### Passage shown:
----

We Hope You Win, Radiant
CD Review
29.November.2006
The issue isn’t figuring out Radiant’s intentions. Those are obvious from the surge of volume that opens
We Hope You Win--its
bass and drums thumping with no sense of subtlety, its dual guitar
blasts worshipping at the altar of U2’s The Edge and its chorus
stolen from the away messages of forlorn teenage girls. With
“That Girl,” the Dallas quartet delivers a pretty clear
mission statement: We wanna be famous, dammit.
Rather, the issue is deciding whether that mission has an actual shot. On
We Hope You Win,
the production’s huge, the hooks are memorable and the
musicianship is nothing short of stellar, so it’s hard to judge
the album without asking whether it could make these guys the next
overhyped Coldplay...or the next underdelivering Pete Yorn. Jumping to
that question is in itself a compliment, of course, as the singles on
this disc are easily on par with the stuff that passes for
30-something-friendly hits these days; give this disc to your average
JACK-FM or adult-contempo fan and they’ll be blown away by how
local the disc is.
Is that a bad thing? For anyone whose record collections are ripe with
the piano pop Radiant is enamored with, possibly; a decent portion of
the album washes by in an “eh, I’ve heard this
before” way, from the Toad the Wet Sprocket-style balladry of
“Oceans” to the Coldplay-style piano-pop of the title track
to even the Third Eye Blind-ery of “Got You Where I Want
You,” a song so formulaic that the band could probably be sued if
someone analyzed it enough.

----

### Problems to work on:
(a) In the album review, which city is Radiant from?
(b) Carry the album review forward from its last sentence.

----

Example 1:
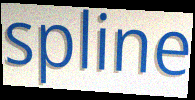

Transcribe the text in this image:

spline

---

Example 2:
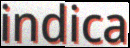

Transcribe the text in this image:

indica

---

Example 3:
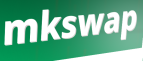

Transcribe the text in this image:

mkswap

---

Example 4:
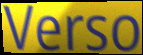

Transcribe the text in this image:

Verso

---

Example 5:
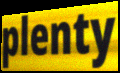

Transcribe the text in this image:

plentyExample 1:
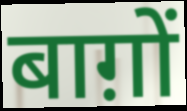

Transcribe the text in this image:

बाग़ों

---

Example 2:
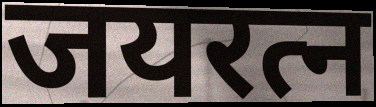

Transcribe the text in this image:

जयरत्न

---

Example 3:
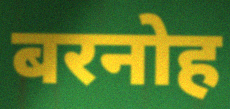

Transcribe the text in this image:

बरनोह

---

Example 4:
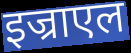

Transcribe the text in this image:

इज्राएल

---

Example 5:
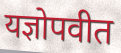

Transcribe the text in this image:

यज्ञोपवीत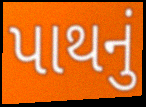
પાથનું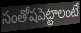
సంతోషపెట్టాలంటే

----

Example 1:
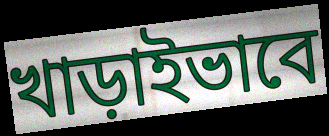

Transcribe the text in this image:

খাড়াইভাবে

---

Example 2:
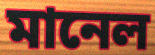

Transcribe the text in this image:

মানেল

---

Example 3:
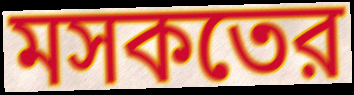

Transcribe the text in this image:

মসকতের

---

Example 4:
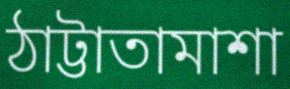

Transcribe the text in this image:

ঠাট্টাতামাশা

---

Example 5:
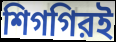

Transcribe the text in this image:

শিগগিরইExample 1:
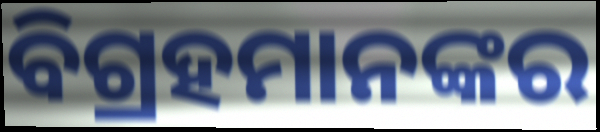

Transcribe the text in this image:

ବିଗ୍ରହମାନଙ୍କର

----

### Task-by-task results:
(a) Dallas

(b)
There’s definitely a difference between building from your
influences and simply relying on them; fortunately, Radiant proves
both
sides of that coin with some incredible moments as well.
“Magician” has every element a pop band could want in a
national hit, from a pulsing bass intro to an interesting take on the
usual “na-na-na” anchored in a jumble of minor key piano
plunks to a shout-along take on relationship trickery: “Was it
just an illusion?”
The crucial song on
We Hope You Win
is buried 38 minutes in. “She’s Alright With Me” is
probably the best showcase for lead singer Levi Smith, whose voice
needs no trickery or straining to reveal intensity and sensitivity in
its just-deep-enough register. “The rolling smoke/from the
shotgun became my own and forever it’s aimed at me,” he
starts as pedal-loaded guitars boil beneath thumping tom drums before
the unquestionably catchy chorus takes flight--drums smash with the cry
of every syllable of “She’s-Al-Right-With-Me” and the
guitar lines harmonize with the vocals in stellar fashion.
Though it’s impossible to predict how this band’s sound
would translate to the ever-changing mainstream, the aforementioned
songs definitely stand out from the rest of the national fray, and
because of the band’s ability to stand out and twist the usual
pop formula, Radiant can proudly call
We Hope You Win a victory.
Make up your own mind: Purchase the album at Good Records (iTunes version coming soon) or sample songs at Radiant's MySpace page.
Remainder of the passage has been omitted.